É o céu do centro que tu mereces?


Nenhum céu. Não havia nada, nenhum céu, nenhum sol. Nada lá no início, antes, bem antes. Não havia essa luz, esse brilho. Sabe? Era opaco, um pouco morno. Não tinha essa força.


Início de quê?


Da dor.


[Silêncio.] Qual dor?


De manter-se em pé. De andar. Não tinha essa dor, não tinha esse céu, nem o sol.


A dor veio junto com a força e com o brilho?


Veio, claro. A dor trouxe a força. Banhou de brilho. Um sol radiante percorrendo um céu glorioso.


Tu não conseguia te manter de pé nem andar por causa da dor.


Sim. Era uma dor paralisante.


Não entendo como essa dor paralisante trouxe brilho, força... e céu... e sol...?


Nem eu. Mas eu fui descobrindo o quanto tudo brilhava justamente porque engatinhei, andei de quatro. Tudo brilha rente ao chão. A força que a dor trouxe veio para me distanciar do chão, pra me erguer, pra colocar um pé depois do outro e pra equilibrar. Todos os dedos dos pés, os músculos e os nervos precisam de orquestra, de regência, de maestro. É uma verdadeira sinfonia, uma ópera em vários atos. Se eu hoje consigo me pôr de pé e andar, como eu não conseguia antes, eu sou o sol. Eu, sendo sol, percorro o céu, eu abraço o céu.


Mas então a dor não era tão paralisante assim.

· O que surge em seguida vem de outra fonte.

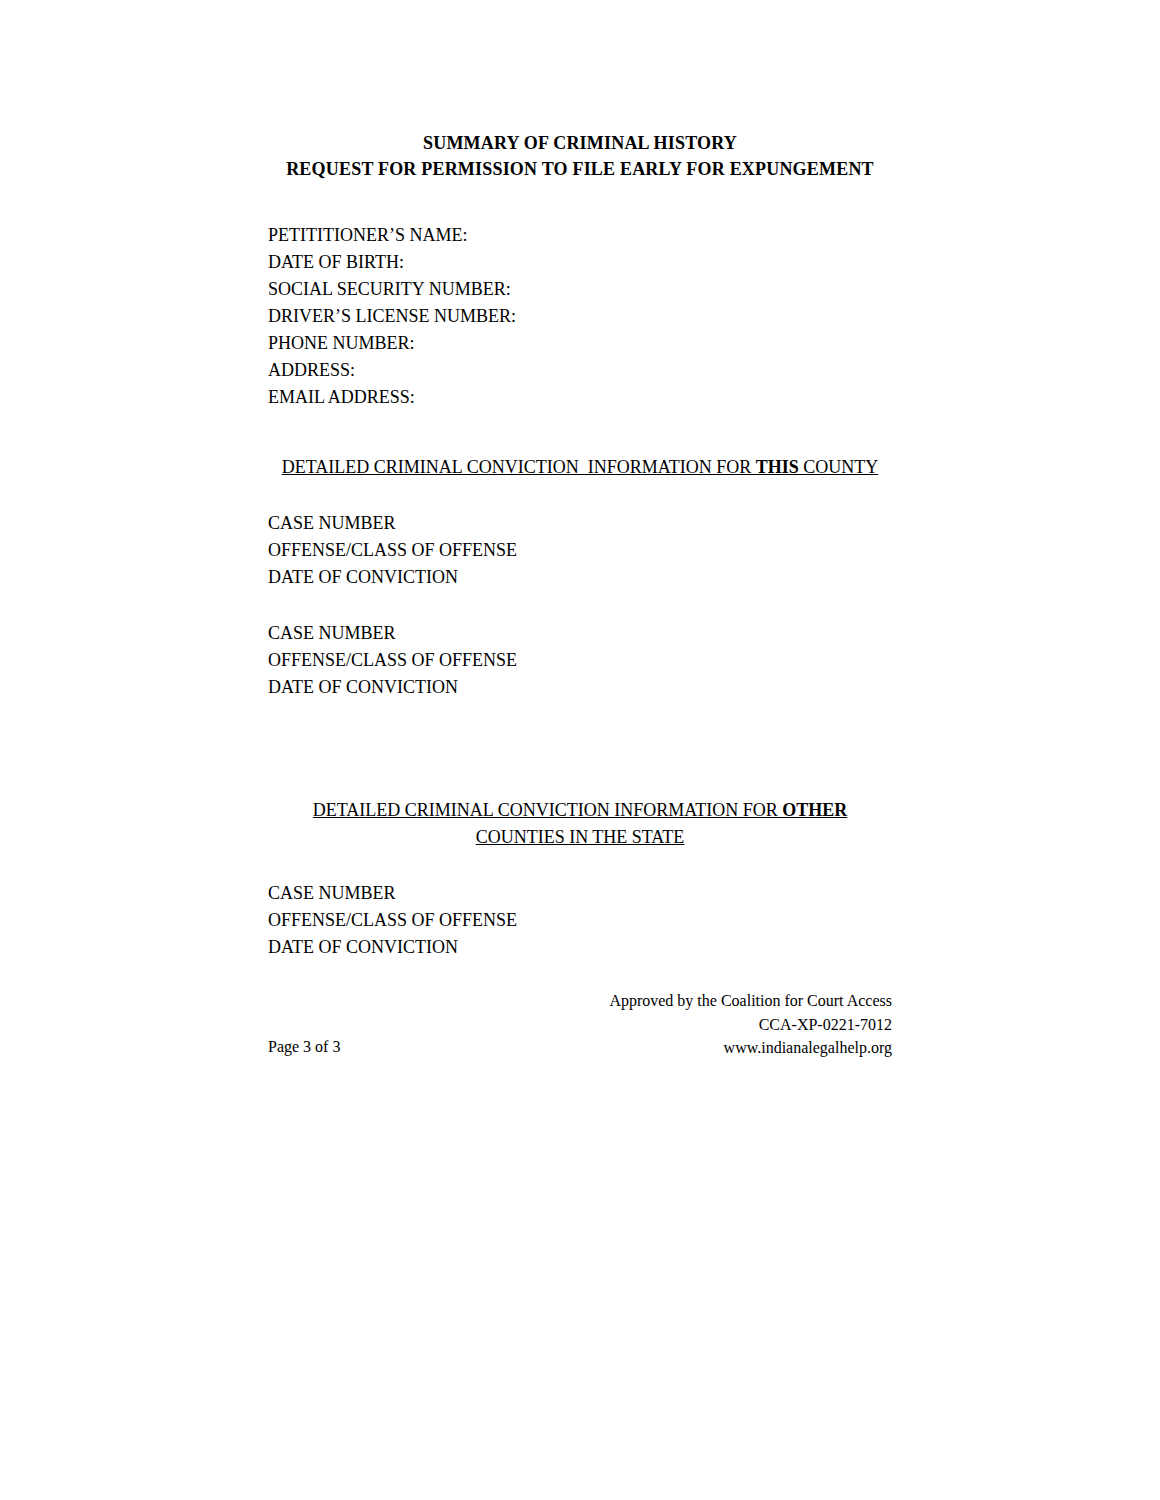SUMMARY OF CRIMINAL HISTORY REQUEST FOR PERMISSION TO FILE EARLY FOR EXPUNGEMENT
PETITITIONER’S NAME:
DATE OF BIRTH:
SOCIAL SECURITY NUMBER:
DRIVER’S LICENSE NUMBER:
PHONE NUMBER:
ADDRESS:
EMAIL ADDRESS:
DETAILED CRIMINAL CONVICTION INFORMATION FOR THIS COUNTY
CASE NUMBER
OFFENSE/CLASS OF OFFENSE
DATE OF CONVICTION
CASE NUMBER
OFFENSE/CLASS OF OFFENSE
DATE OF CONVICTION
DETAILED CRIMINAL CONVICTION INFORMATION FOR OTHER COUNTIES IN THE STATE
CASE NUMBER
OFFENSE/CLASS OF OFFENSE
DATE OF CONVICTION
Page 3 of 3
Approved by the Coalition for Court Access
CCA-XP-0221-7012
www.indianalegalhelp.org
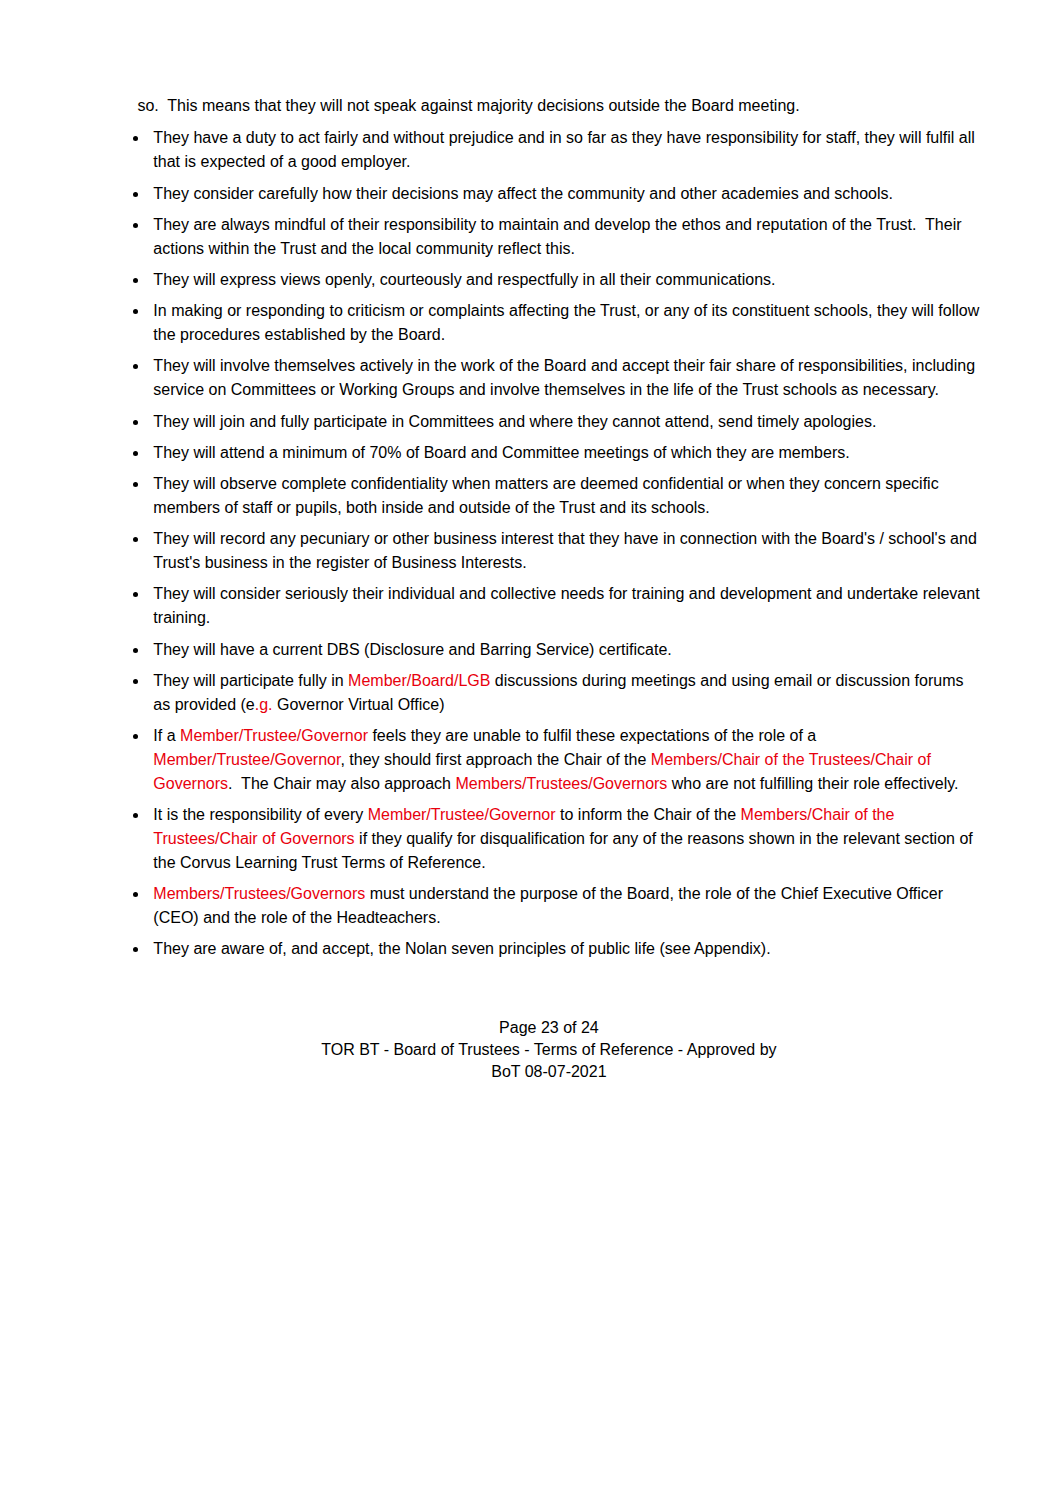so. This means that they will not speak against majority decisions outside the Board meeting.
They have a duty to act fairly and without prejudice and in so far as they have responsibility for staff, they will fulfil all that is expected of a good employer.
They consider carefully how their decisions may affect the community and other academies and schools.
They are always mindful of their responsibility to maintain and develop the ethos and reputation of the Trust. Their actions within the Trust and the local community reflect this.
They will express views openly, courteously and respectfully in all their communications.
In making or responding to criticism or complaints affecting the Trust, or any of its constituent schools, they will follow the procedures established by the Board.
They will involve themselves actively in the work of the Board and accept their fair share of responsibilities, including service on Committees or Working Groups and involve themselves in the life of the Trust schools as necessary.
They will join and fully participate in Committees and where they cannot attend, send timely apologies.
They will attend a minimum of 70% of Board and Committee meetings of which they are members.
They will observe complete confidentiality when matters are deemed confidential or when they concern specific members of staff or pupils, both inside and outside of the Trust and its schools.
They will record any pecuniary or other business interest that they have in connection with the Board's / school's and Trust's business in the register of Business Interests.
They will consider seriously their individual and collective needs for training and development and undertake relevant training.
They will have a current DBS (Disclosure and Barring Service) certificate.
They will participate fully in Member/Board/LGB discussions during meetings and using email or discussion forums as provided (e.g. Governor Virtual Office)
If a Member/Trustee/Governor feels they are unable to fulfil these expectations of the role of a Member/Trustee/Governor, they should first approach the Chair of the Members/Chair of the Trustees/Chair of Governors. The Chair may also approach Members/Trustees/Governors who are not fulfilling their role effectively.
It is the responsibility of every Member/Trustee/Governor to inform the Chair of the Members/Chair of the Trustees/Chair of Governors if they qualify for disqualification for any of the reasons shown in the relevant section of the Corvus Learning Trust Terms of Reference.
Members/Trustees/Governors must understand the purpose of the Board, the role of the Chief Executive Officer (CEO) and the role of the Headteachers.
They are aware of, and accept, the Nolan seven principles of public life (see Appendix).
Page 23 of 24
TOR BT - Board of Trustees - Terms of Reference - Approved by
BoT 08-07-2021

Era inabilitante. Roubava minhas habilidades.


[Silêncio.] Então tu mereces um céu glorioso, já que és um sol radiante.


Sim, mereço. Porque toda abóboda celeste um dia cai e se estilhaça.


E o sol?


O sol é justamente o furo, o espaço vazio. Um buraco esplendoroso.


O sol não é um elemento do céu?


Não. O sol é uma passagem, uma conexão.


Com o quê?


[silêncio.] Eu não sei. Porque quem vai para além do céu só passa por mim sem deixar nada. Não manda lembranças, nem recados. Só passa, atravessa o céu, desaparece. Eu sou essa lacuna, esse vacúolo. Eu sou o sol que brilha o vácuo, que irradia o oco.
falando em repetição, há uma música na minha cabeça faz meses. "o homem caminha só na estação / vindo de todo trem, de todo o lugar". ela repete toda entrecortada, versos aqui e ali. vem toda quebrada: em alguns momentos uns trechos sobrepõem-se aos outros, ou ganham mais rouquidão. repete-se também a campainha de um telefone. "chega em casa e senta ao lado de um cara que não diz nada". repete-se: um alguém ao lado, vazio, esvaziado. só eu sei que ninguém fala comigo, ninguém mais. não digo nada. sou eu o cara que não diz nada, sou eu quem não responde. "e pergunta pra ele / e pergunta sem parar: que lugar é esse?". pura feiúra. nenhum lugar é mais vazio que o meu. coisinhas feias deste mundo vieram me sugar ontem à noite. drenaram-me. tem um telefone tocando, mas eu não respondo. não há repetição quando não há fala, quando não há o que falar para repetir.
é verdade, repito sempre "coisas imensas", "vácuos imóveis e permanentes", "faltas cujas bordas avançam, fazendo faltar a falta", "ulceração nômade". sim, eu repito tudo isso e outras coisas mais. repito também que o corpo avoluma-se demasiado no olhar, na mão, e que há de ir embora em algum momento. ainda bem que esta porra toda há de acabar. não adianta, portanto, desviar-se. já ali mais adiante estará o "vácuo imóvel" a me fitar. então repito, repito mesmo, como um refrão: não custa lembrar-me do corpo que não é novo nem belo mas que é a medida do meu ser. custa. custa montantes "imensos" de energia lembrar-me. vasculhar tudo e trazer à tona o que há de mais reincidente. custa. demora para conseguir um êxito por dia. abrir os olhos não conta; custa.